What should I do with my $100 climate change dividend?
Well, some of you might have heard that the wise accountants in the Legislature have decided to give everyone in B.C. a $100 buy off, I mean, climate change dividend (a $440 million delivery).
Given that it is supposed to help us all make better choices to help the environment, I thought I’d take a moment to consider on what I am going to spend my $100 on.
Let’s start with what Finance Minister Carole Taylor suggested she would do with hers. She said she is going to use it to buy a new pair of running shoes so she could walk more. Now, I haven’t seen her closet, but I’d be mighty surprised if she doesn’t already have a pair or six of sneakers in fine shape for walking. I know this idea won’t do me much good since I’ve been walking without a $100 “incentive” for quite some time.

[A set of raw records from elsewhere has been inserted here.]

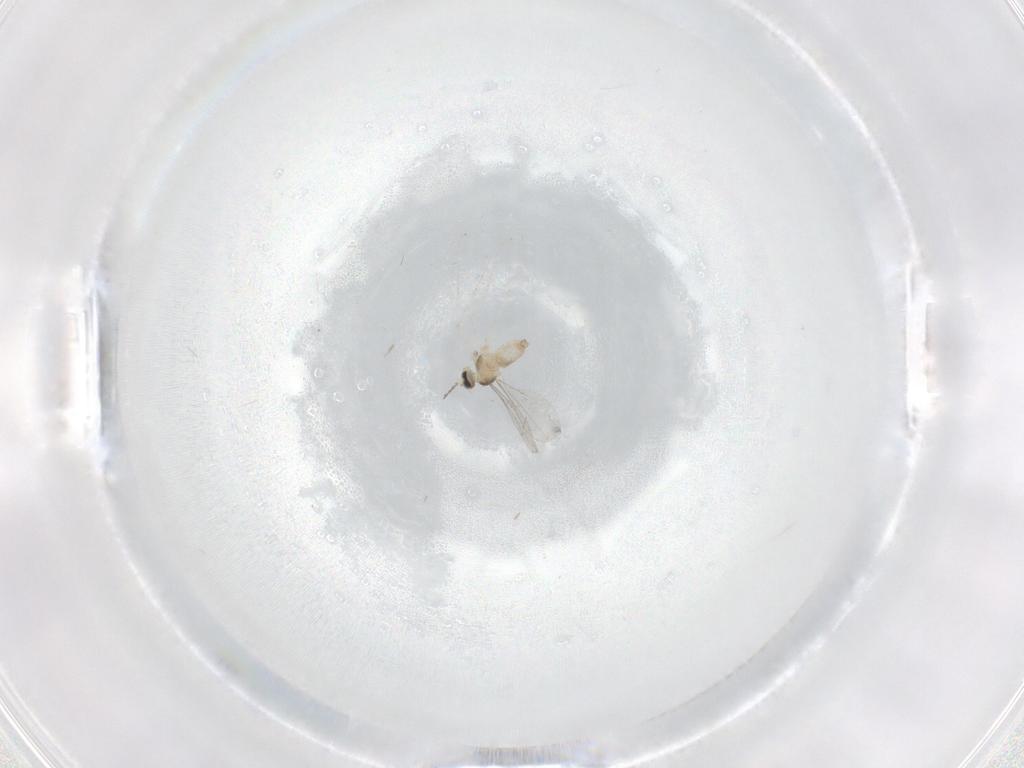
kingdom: Animalia
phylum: Arthropoda
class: Insecta
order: Diptera
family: Cecidomyiidae
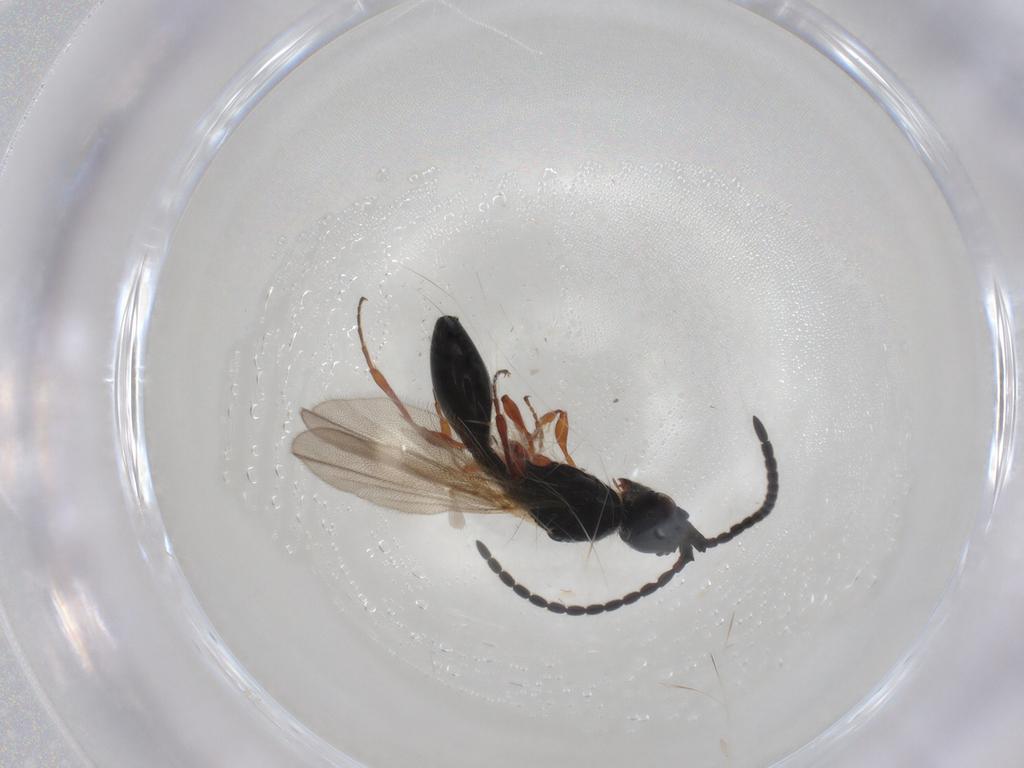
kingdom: Animalia
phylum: Arthropoda
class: Insecta
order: Hymenoptera
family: Diapriidae
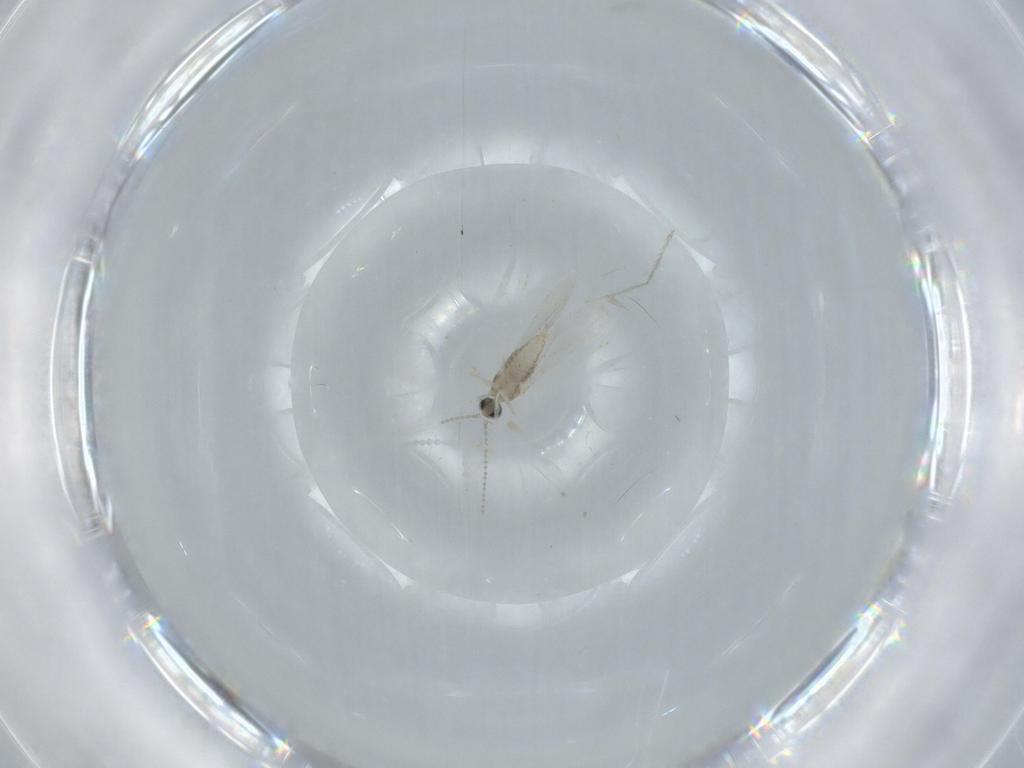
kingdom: Animalia
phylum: Arthropoda
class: Insecta
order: Diptera
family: Cecidomyiidae
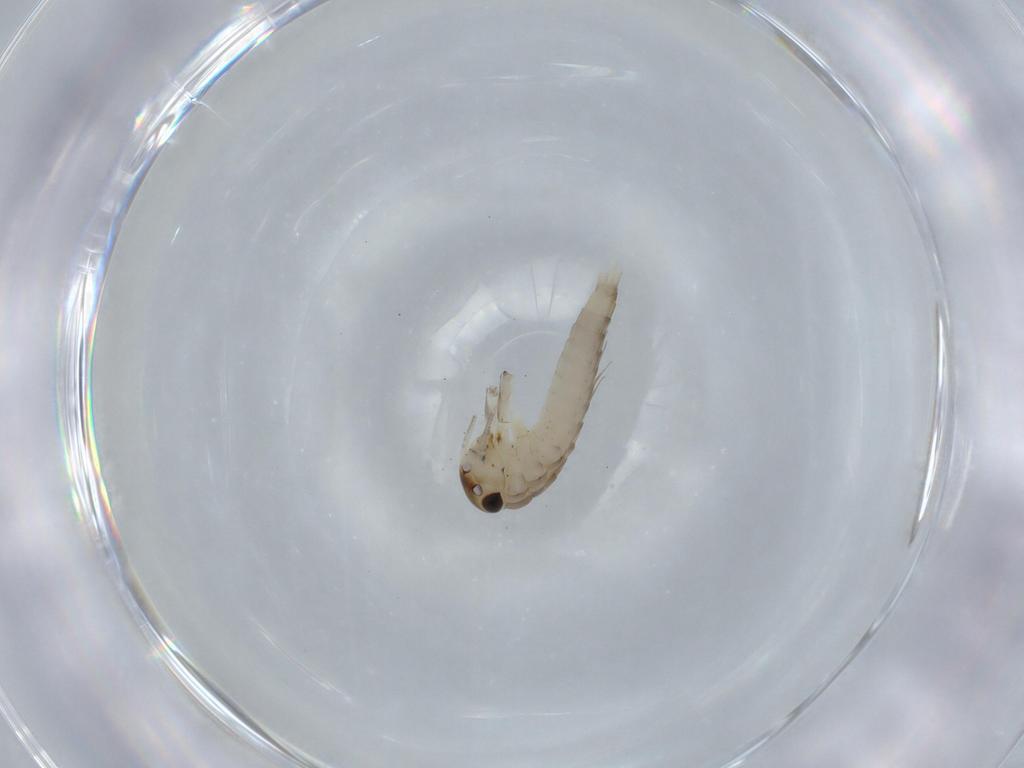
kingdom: Animalia
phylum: Arthropoda
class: Insecta
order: Ephemeroptera
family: Baetidae
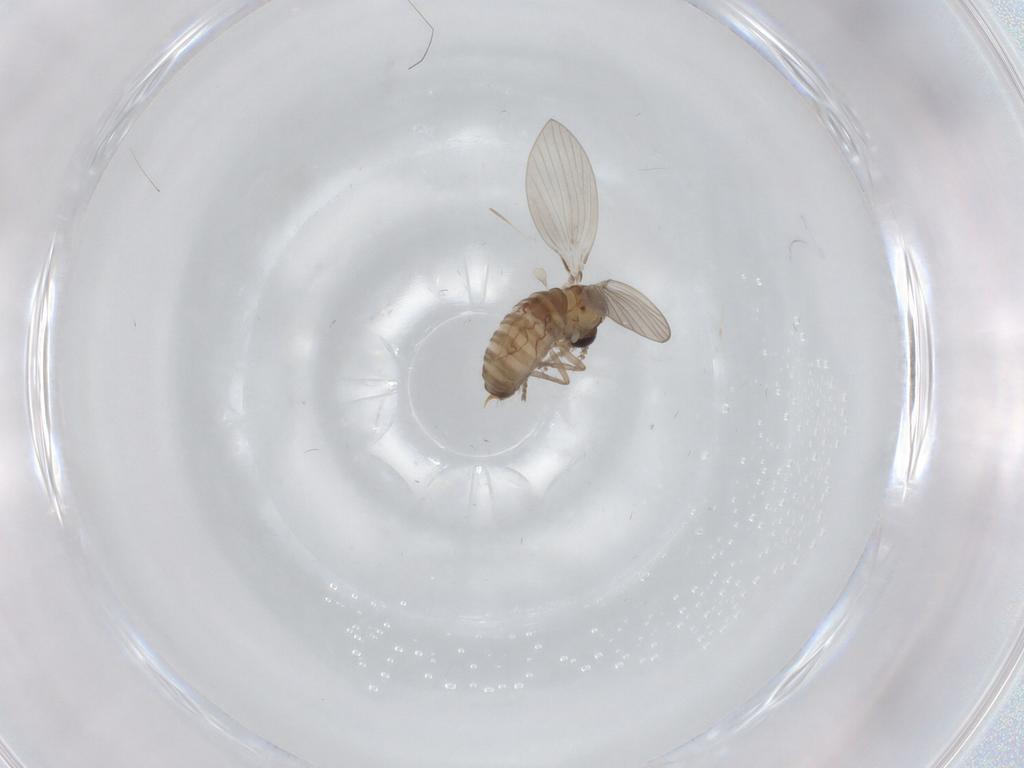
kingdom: Animalia
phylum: Arthropoda
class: Insecta
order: Diptera
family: Psychodidae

The David Suzuki Foundation has a neat little tool it uses to judge the effectiveness of any action taken to fight climate change. It is called “additionality.” The concept of additionality is used primarily to judge carbon credits. An action only meets the additionality criteria if it makes an action successful that otherwise, wouldn’t have gone forward. So, if I was going to walk whether I got $100 from the government or not, then the climate change dividend is wasted if I put it towards running shoes (which, like the Finance Minister, I already have).
So, my climate change dividend, if it is going to be effective, should be put towards something I wouldn’t have done without it. So what should I do?
Although I could, as some environmental organizations have suggested, simply donate it to one of them to do my good work for me, I would like to have a greater hand in my climate change action. I think that if this dividend is going to be anything but mad money, I need to be closely involved in making it work towards a better environment.
Obviously, $100 won’t go very far towards a new, more energy efficient appliance, or solar panels for my house, or anything exceedingly large, so I’ll have to content myself with a small change.
At the moment, food security is an issue that is very important to me, as is making the city I live in more livable and less environmentally damaging. So I think, at the moment, that the best way to spend my climate change dividend is by either supporting a community initiative, planting a garden of my own, or putting the money towards buying a tree to plant somewhere in the city. Maybe I can even plant a fruit tree, and increase food security as well as helping sequester carbon in the city. I hope everyone in Prince Rupert, and the province, enjoys figuring out how to put their climate change dividend to good use.